Measurement Limitations: Due to CGNAT (Carrier-Grade NAT) architecture, measurement tools based on IODA or Cloudflare models cannot easily detect regional throttling or jamming. In short, mobile outages affecting a single neighborhood or a few streets are invisible in aggregate nationwide datasets.
4. Impact on Circumvention Tools
Technical reports shared by circumvention tool developers with Filterwatch indicate a sophisticated escalation in anti-censorship tactics since late December.
Infrastructure Attacks: There has been a mass blocking of IP addresses and foreign servers used for tunneling. Even long-standing, stable servers have been flagged and blocked.
The "No-Ping" Phenomenon: According to user reports, during peak traffic hours (approx. 4:00 PM to 10:00 PM), VPNs may show a "connected" status but suffer such severe latency and packet loss that they effectively have "no ping."
Inconsistency: Users reported to Filterwatch that access to blocked apps is erratic. For example, at certain times, Instagram may be inaccessible while Telegram functions on the same VPN.
5. Traffic Analysis: "Traffic Reduction" vs. User Demand
Since December 31, Cloudflare data shows an approximate 35% reduction in internet traffic compared to the baseline.
Notably, this drop does not indicate a decline in user demand. During periods of protest, demand generally increases. The traffic decline is a direct result of network interference - users attempt to connect, but timeouts, resets, and severe slowdowns block successful communication.
As a result, the observed traffic decline in recent days reflects the impact of network disruption rather than a decrease in user activity.
6. Protocol-Level Interference
On Saturday, January 2, the OONI Observatory reported “protocol-level anomalies” affecting QUIC on MCI (Hamrah-e Aval) and IranCell networks. OONI noted a delay of several days in these effects appearing across operators suggesting a phased deployment.
A large portion of the modern internet relies on a communication protocol known as QUIC for sending and receiving data—whether when loading websites in a browser, sending messages within apps, or streaming video.
The Impact: Disruption of this protocol degrades the performance of modern apps and renders many VPNs (which mimic web traffic for obfuscation) unstable.

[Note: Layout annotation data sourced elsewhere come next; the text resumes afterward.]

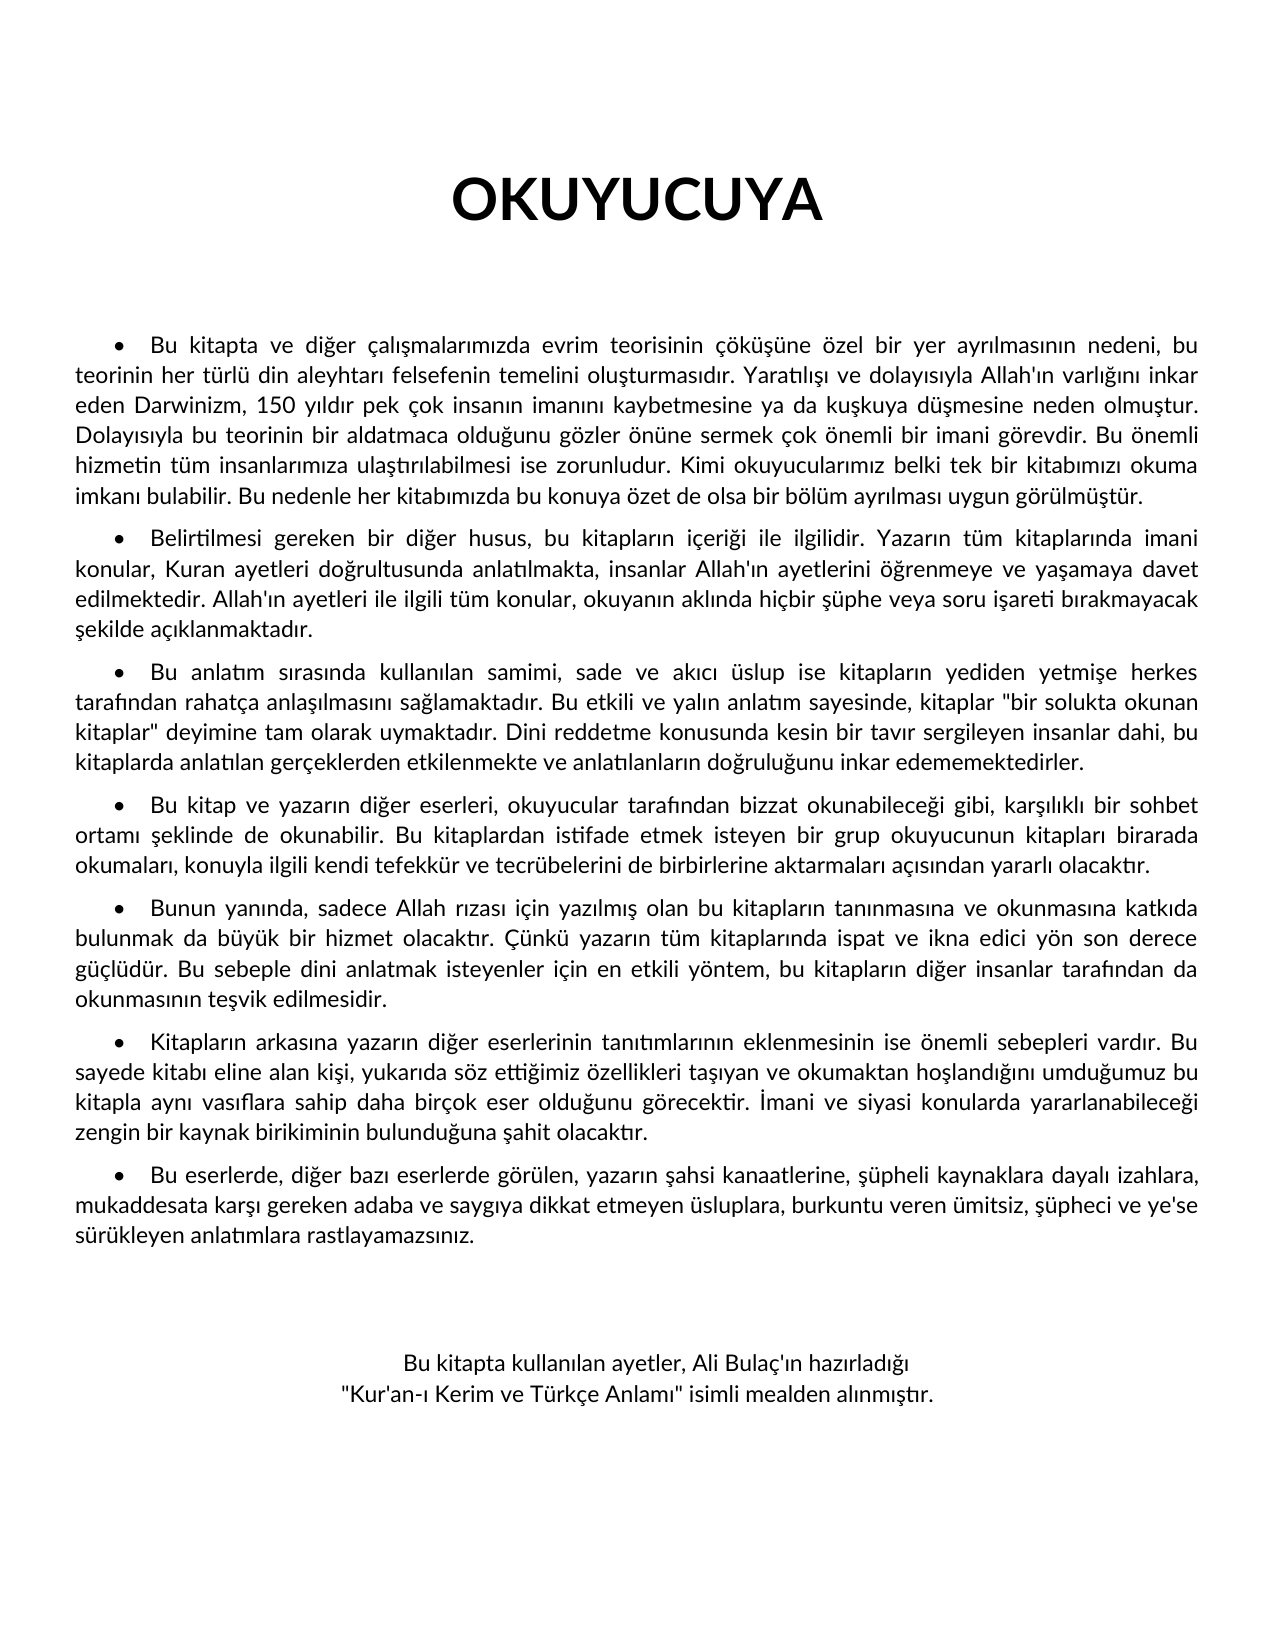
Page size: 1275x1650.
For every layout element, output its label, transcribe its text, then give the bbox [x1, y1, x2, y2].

text Bu kitapta kullanılan ayetler, Ali Bulaç'ın hazırladığı "Kur'an-ı Kerim ve Türkçe Anlamı" isimli mealden alınmıştır. [75, 1349, 1200, 1407]
text • Bu kitapta ve diğer çalışmalarımızda evrim teorisinin çöküşüne özel bir yer ayrılmasının nedeni, bu teorinin her türlü din aleyhtarı felsefenin temelini oluşturmasıdır. Yaratılışı ve dolayısıyla Allah'ın varlığını inkar eden Darwinizm, 150 yıldır pek çok insanın imanını kaybetmesine ya da kuşkuya düşmesine neden olmuştur. Dolayısıyla bu teorinin bir aldatmaca olduğunu gözler önüne sermek çok önemli bir imani görevdir. Bu önemli hizmetin tüm insanlarımıza ulaştırılabilmesi ise zorunludur. Kimi okuyucularımız belki tek bir kitabımızı okuma imkanı bulabilir. Bu nedenle her kitabımızda bu konuya özet de olsa bir bölüm ayrılması uygun görülmüştür. [75, 330, 1200, 509]
subtitle OKUYUCUYA [75, 162, 1200, 232]
text • Belirtilmesi gereken bir diğer husus, bu kitapların içeriği ile ilgilidir. Yazarın tüm kitaplarında imani konular, Kuran ayetleri doğrultusunda anlatılmakta, insanlar Allah'ın ayetlerini öğrenmeye ve yaşamaya davet edilmektedir. Allah'ın ayetleri ile ilgili tüm konular, okuyanın aklında hiçbir şüphe veya soru işareti bırakmayacak şekilde açıklanmaktadır. [75, 524, 1200, 642]
text • Bu anlatım sırasında kullanılan samimi, sade ve akıcı üslup ise kitapların yediden yetmişe herkes tarafından rahatça anlaşılmasını sağlamaktadır. Bu etkili ve yalın anlatım sayesinde, kitaplar "bir solukta okunan kitaplar" deyimine tam olarak uymaktadır. Dini reddetme konusunda kesin bir tavır sergileyen insanlar dahi, bu kitaplarda anlatılan gerçeklerden etkilenmekte ve anlatılanların doğruluğunu inkar edememektedirler. [75, 657, 1200, 776]
text • Bunun yanında, sadece Allah rızası için yazılmış olan bu kitapların tanınmasına ve okunmasına katkıda bulunmak da büyük bir hizmet olacaktır. Çünkü yazarın tüm kitaplarında ispat ve ikna edici yön son derece güçlüdür. Bu sebeple dini anlatmak isteyenler için en etkili yöntem, bu kitapların diğer insanlar tarafından da okunmasının teşvik edilmesidir. [75, 894, 1200, 1012]
text • Bu eserlerde, diğer bazı eserlerde görülen, yazarın şahsi kanaatlerine, şüpheli kaynaklara dayalı izahlara, mukaddesata karşı gereken adaba ve saygıya dikkat etmeyen üsluplara, burkuntu veren ümitsiz, şüpheci ve ye'se sürükleyen anlatımlara rastlayamazsınız. [75, 1161, 1200, 1248]
text • Bu kitap ve yazarın diğer eserleri, okuyucular tarafından bizzat okunabileceği gibi, karşılıklı bir sohbet ortamı şeklinde de okunabilir. Bu kitaplardan istifade etmek isteyen bir grup okuyucunun kitapları birarada okumaları, konuyla ilgili kendi tefekkür ve tecrübelerini de birbirlerine aktarmaları açısından yararlı olacaktır. [75, 791, 1200, 879]
text • Kitapların arkasına yazarın diğer eserlerinin tanıtımlarının eklenmesinin ise önemli sebepleri vardır. Bu sayede kitabı eline alan kişi, yukarıda söz ettiğimiz özellikleri taşıyan ve okumaktan hoşlandığını umduğumuz bu kitapla aynı vasıflara sahip daha birçok eser olduğunu görecektir. İmani ve siyasi konularda yararlanabileceği zengin bir kaynak birikiminin bulunduğuna şahit olacaktır. [75, 1027, 1200, 1145]
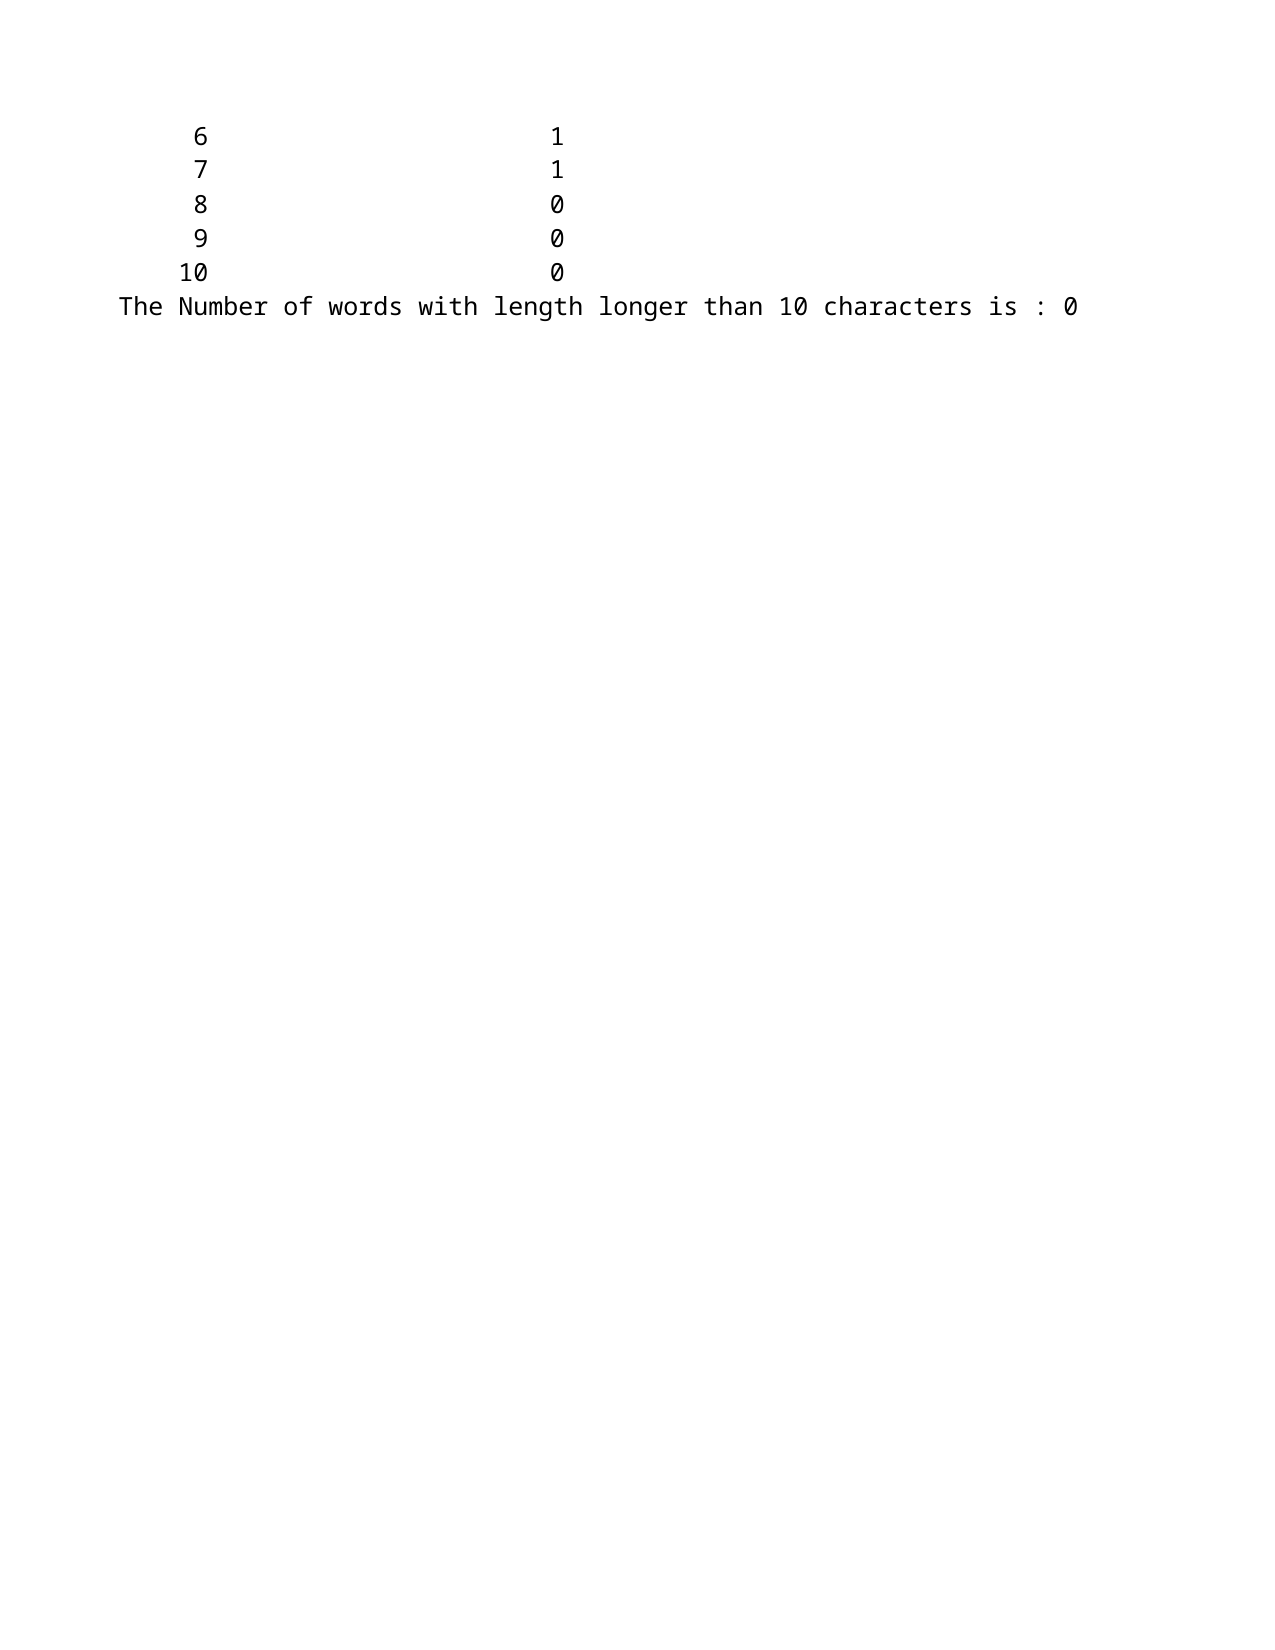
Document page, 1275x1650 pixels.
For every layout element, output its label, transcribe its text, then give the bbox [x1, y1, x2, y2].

text 10 0 [118, 254, 1157, 288]
text 9 0 [118, 220, 1157, 254]
text 6 1 [118, 118, 1157, 152]
text The Number of words with length longer than 10 characters is : 0 [118, 288, 1157, 322]
text 7 1 [118, 152, 1157, 186]
text 8 0 [118, 186, 1157, 220]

The Result: The network is technically "connected" at the IP layer, but disruption is shifted to higher layers. The user experience is: "The internet appears connected, but nothing actually loads."
Calculated Network Interference to Suppress Ongoing Protests
Taken together, these observations indicate that the prevailing strategy for digitally suppressing the ongoing protests is to reduce the internet’s effective capacity and undermine the user experience.
What has been observed since the start of the protests is not a “nationwide internet shutdown,” but a pattern of regional disruptions, severe speed degradation, complete outages in some areas or a shift to “domestic-only” connectivity, targeted blocking of VPNs, and intensified control over circumvention tools. This approach allows authorities to suppress information flows in key locations and protest areas without incurring the political cost of a full blackout.